In a meeting with the oncologist they had been seeing, the couple asked her, “If this were your child, what would you do?” The oncologist said she would transfer to Lurie Children’s. Dan and Ginger decided to take a leap of faith and do that. “There was a gulf of a difference between the level of care, optimism, and expertise from the moment their transport team arrived,” Dan said. “It was an immediate feeling of hope and a move in the right direction.”
Fertility Preservation: An Option
At Lurie Children’s, surgery removed one third of the tumor due to it being located in the middle of the brain. Chemotherapy was now the last option to attempt shrinking the rest of Brouwer’s tumor. “Because of the intense type of chemo Brouwer would need to undergo, his chances of being fertile would go away,” Dan said. “Oncology recommended we look into the Fertility and Hormone Preservation and Restoration Program to see what other options we have.”
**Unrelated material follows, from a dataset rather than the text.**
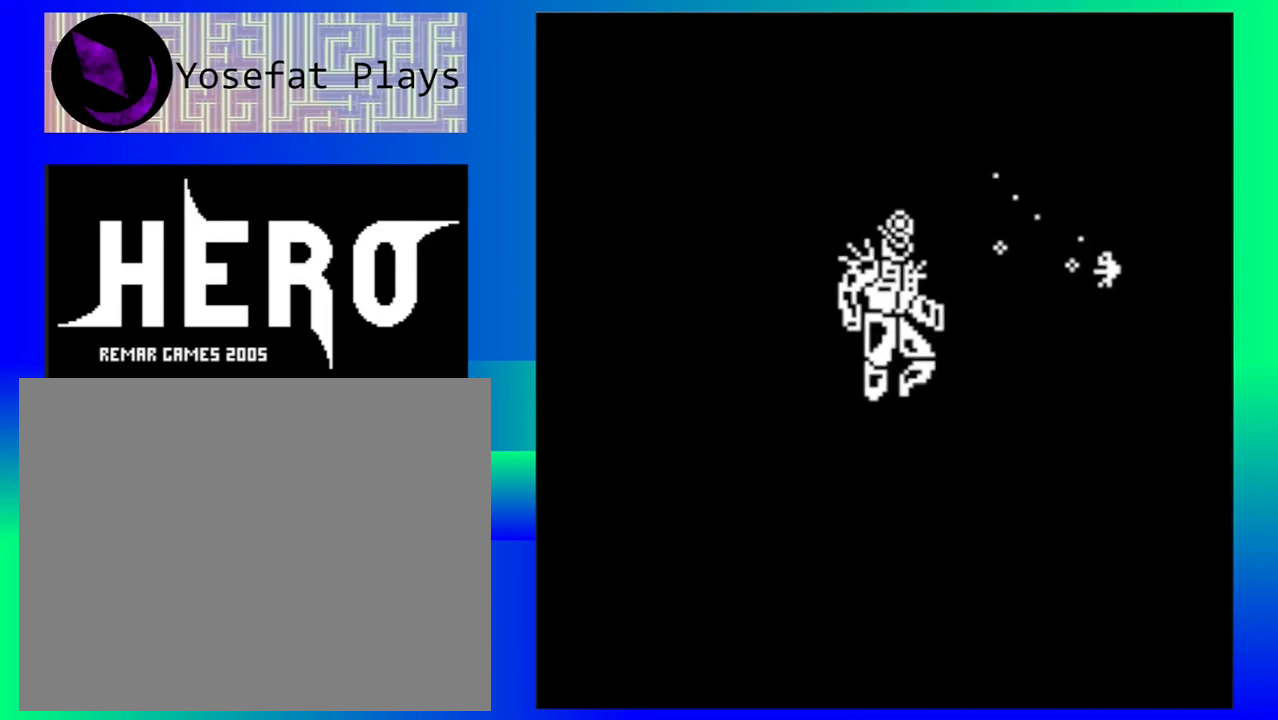
{"buttons": [], "left_stick": "down", "events": [[17, "Y", "up"], [83, "Y", "down"], [117, "Y", "up"], [183, "Y", "down"], [217, "left_stick", "down"], [267, "Y", "up"]]}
The Fertility and Hormone Preservation and Restoration team suggested testicular tissue cryopreservation to the family. Testicular tissue cryopreservation is an innovative option for pre-pubertal males who are not yet producing mature sperm. Surgeons excise a portion of the testicle tissue, which is frozen for the patient’s future use. This could give Brouwer the option to have children of his own one day.
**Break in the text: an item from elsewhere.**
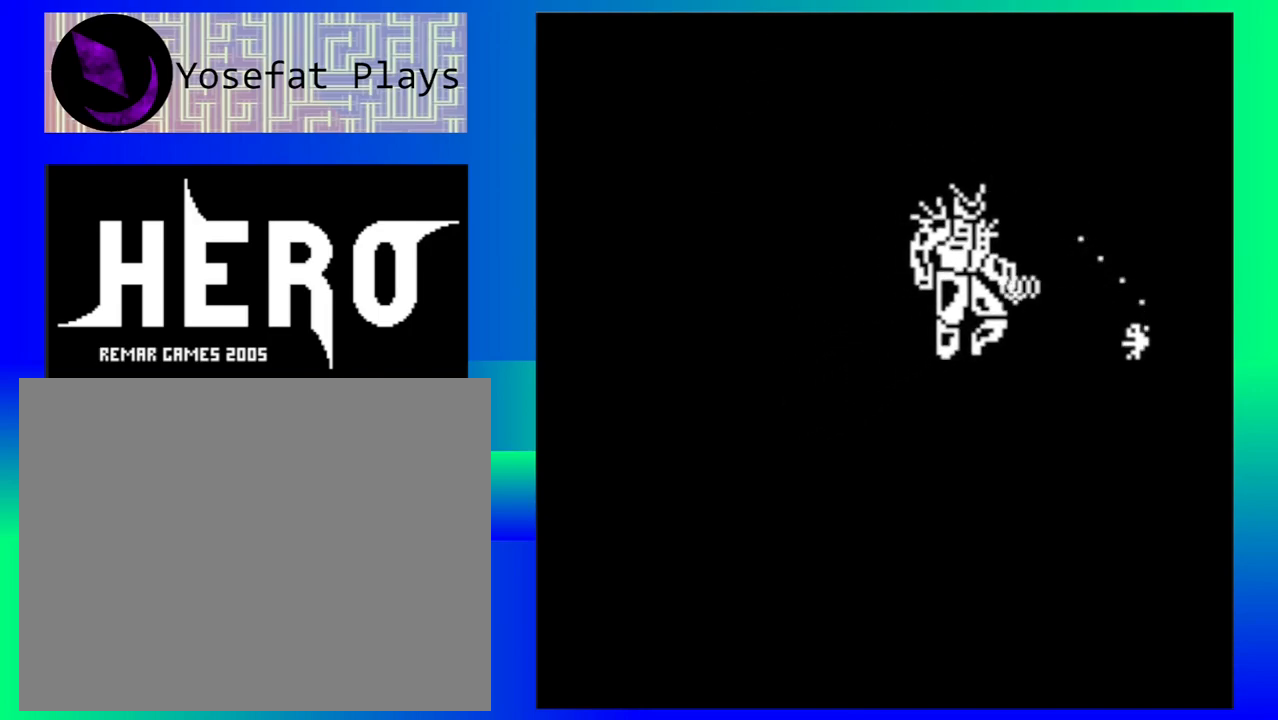
{"buttons": [], "left_stick": "down", "events": []}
“We didn’t have to think about it very long. It was a low-risk, outpatient surgery with little to no recovery time. Plus he already had so much going on. It’s just another thing to add to our list,” Dan said. “This would give him options. We thought ‘Why not?’”
Dr. Erin Rowell, Director of the Fertility and Hormone Preservation and Restoration Program, performed testicular tissue cryopreservation on Brouwer when he was just three years old, making him one of the youngest children at Lurie Children’s to undergo this procedure. “Dr. Rowell was so thorough and generous with her time,” Dan said. “She has remembered our family after all these years, which is pretty amazing and remarkable.”
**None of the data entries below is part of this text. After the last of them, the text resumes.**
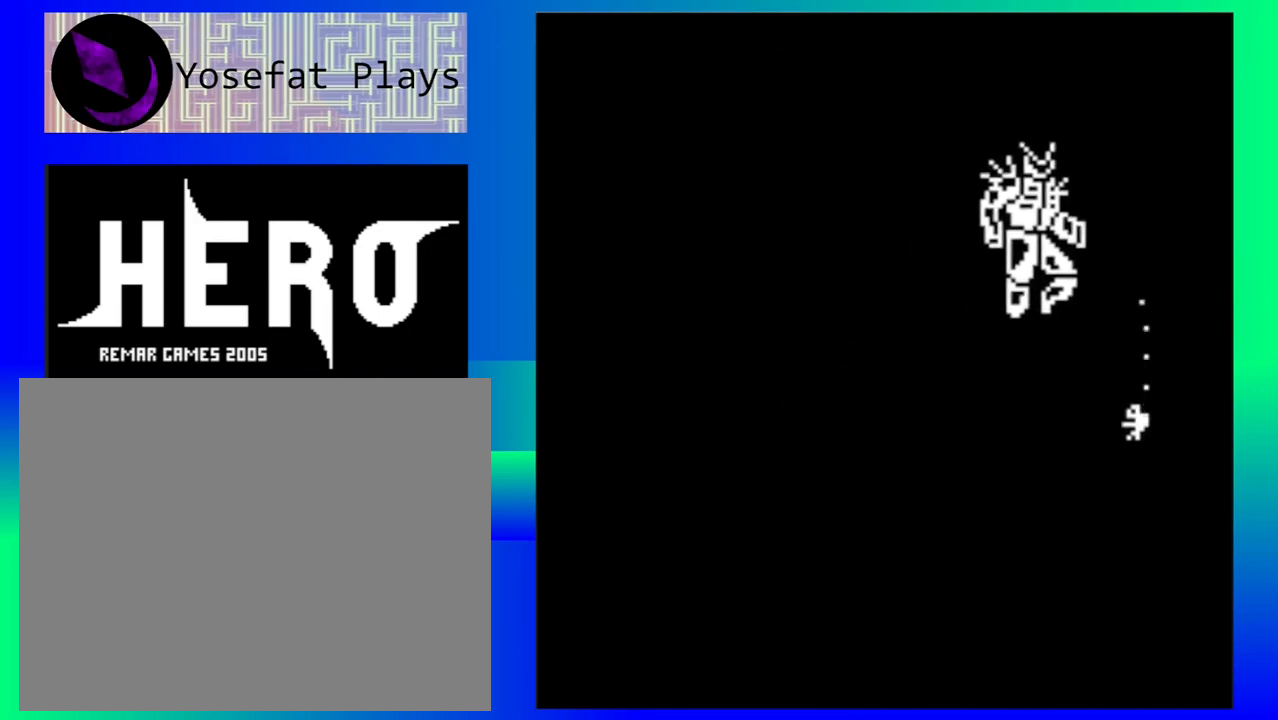
{"buttons": [], "left_stick": "down-left", "events": [[150, "left_stick", "down-left"]]}
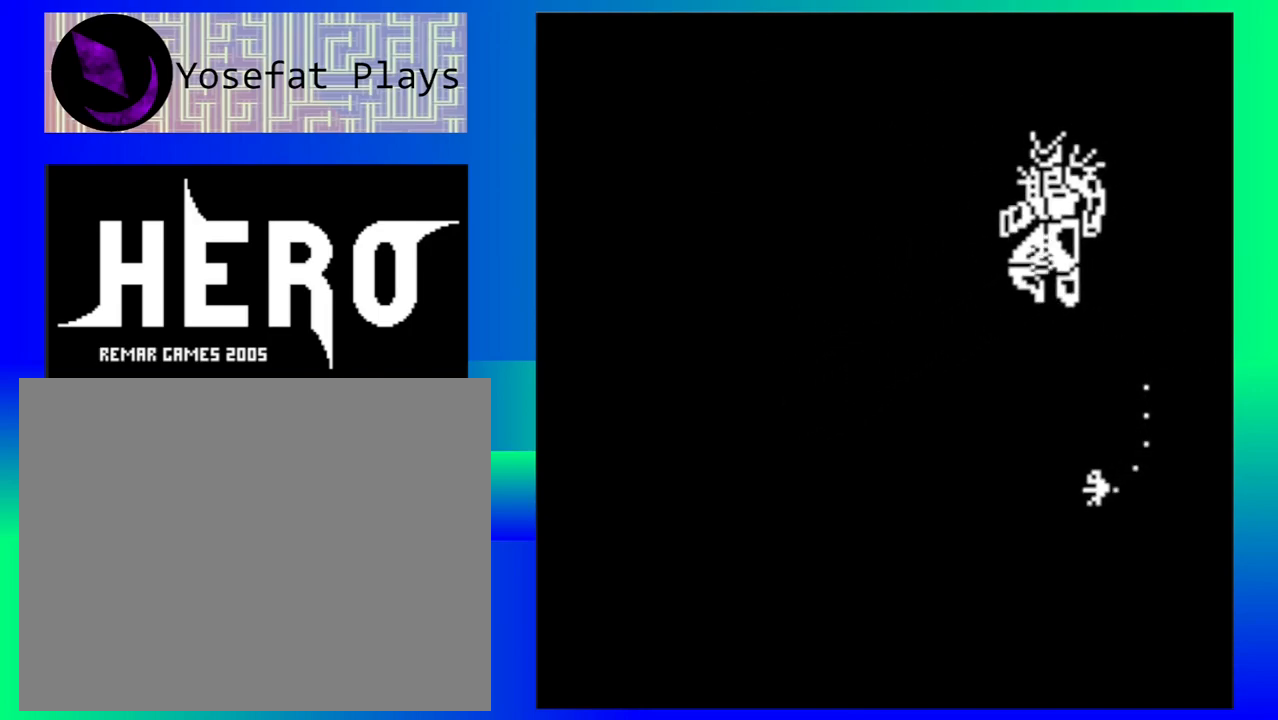
{"buttons": [], "left_stick": "down-left", "events": []}
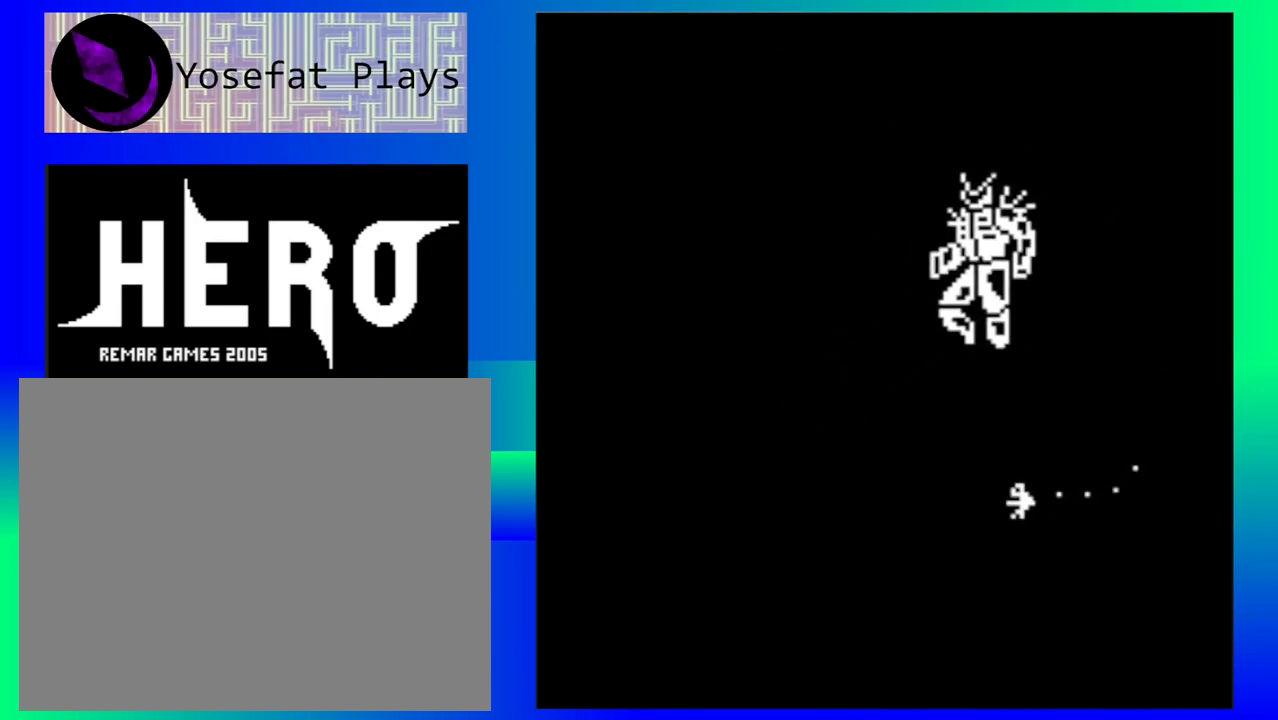
{"buttons": [], "left_stick": "down-left", "events": []}
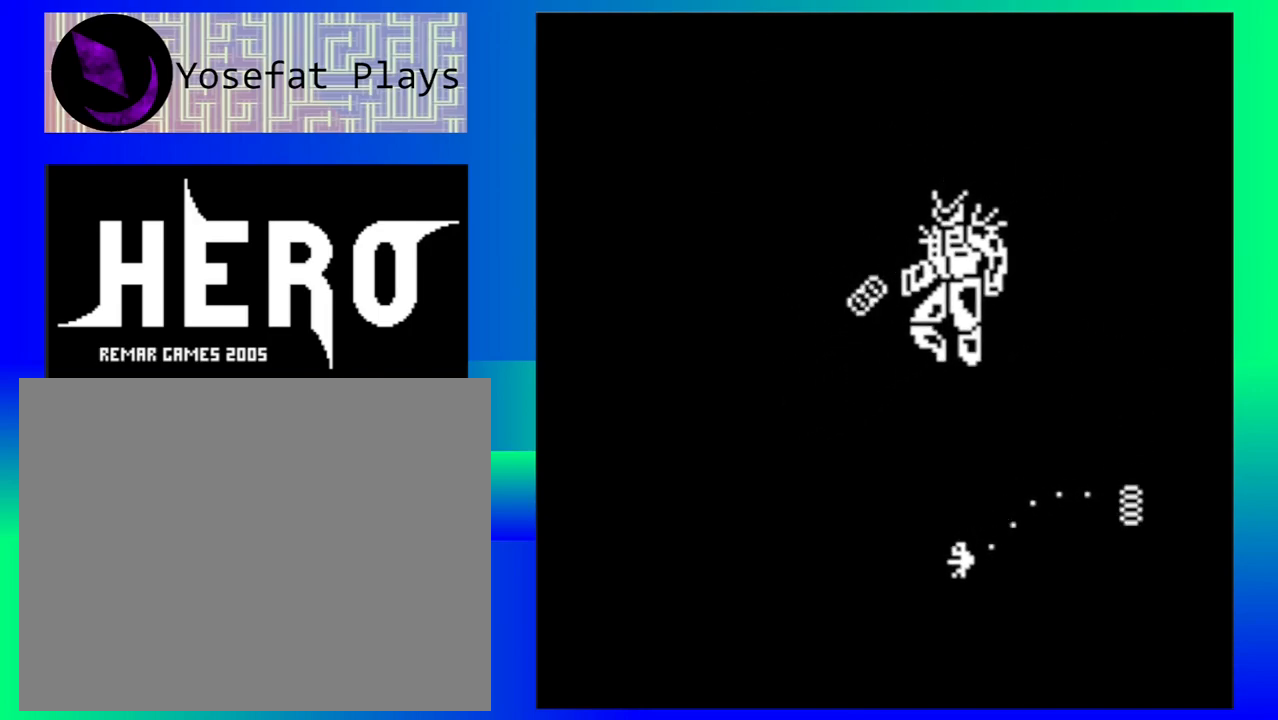
{"buttons": [], "left_stick": "down-left", "events": []}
“This surgery brought some joy and focused on the future. In the midst of hardships, it gave us something to look forward to like thinking about grandchildren instead of a chemo regime,” Ginger said. “Any mention of adulthood and a long life for your child fills you with hope.” It allowed Dan and Ginger to have some sort of control in an uncontrollable state.
Once his testicular tissue sample was taken and frozen, Brouwer was able to begin intense chemotherapy, consisting of around 25 pills to be taken every six weeks for about a year. “The day we found out his chemo was working we were elated. It was unbelievable,” Dan said. “Other than a scar on his head, he is doing fantastic.”
“Brouwer is now six years old and comes back every six months for scans. It’s a social outing for him. He loves saying hello to anyone he can, as well as running down the bridge. This bridge holds a lot of meaning for our family since Brouwer went from not being able to walk, to running, jumping, and doing 85 percent of the things normal children can,” Ginger said. “Lurie Children’s has become a part of our family and our life.”
“I’ve joined the executive board of the Children’s Research Fund at Lurie Children’s and have encouraged several co-workers to join other boards connected to Lurie Children’s. My employer, Grant Thornton, has been really supportive and has gotten involved in multiple ways,” Dan said. “There is no price you can pay for the years with our son we might not have had and the hope we now hold for the future. You feel compelled to give back. It is impossible to adequately thank the team at Lurie Children’s for bringing us from where we were to where we are now.”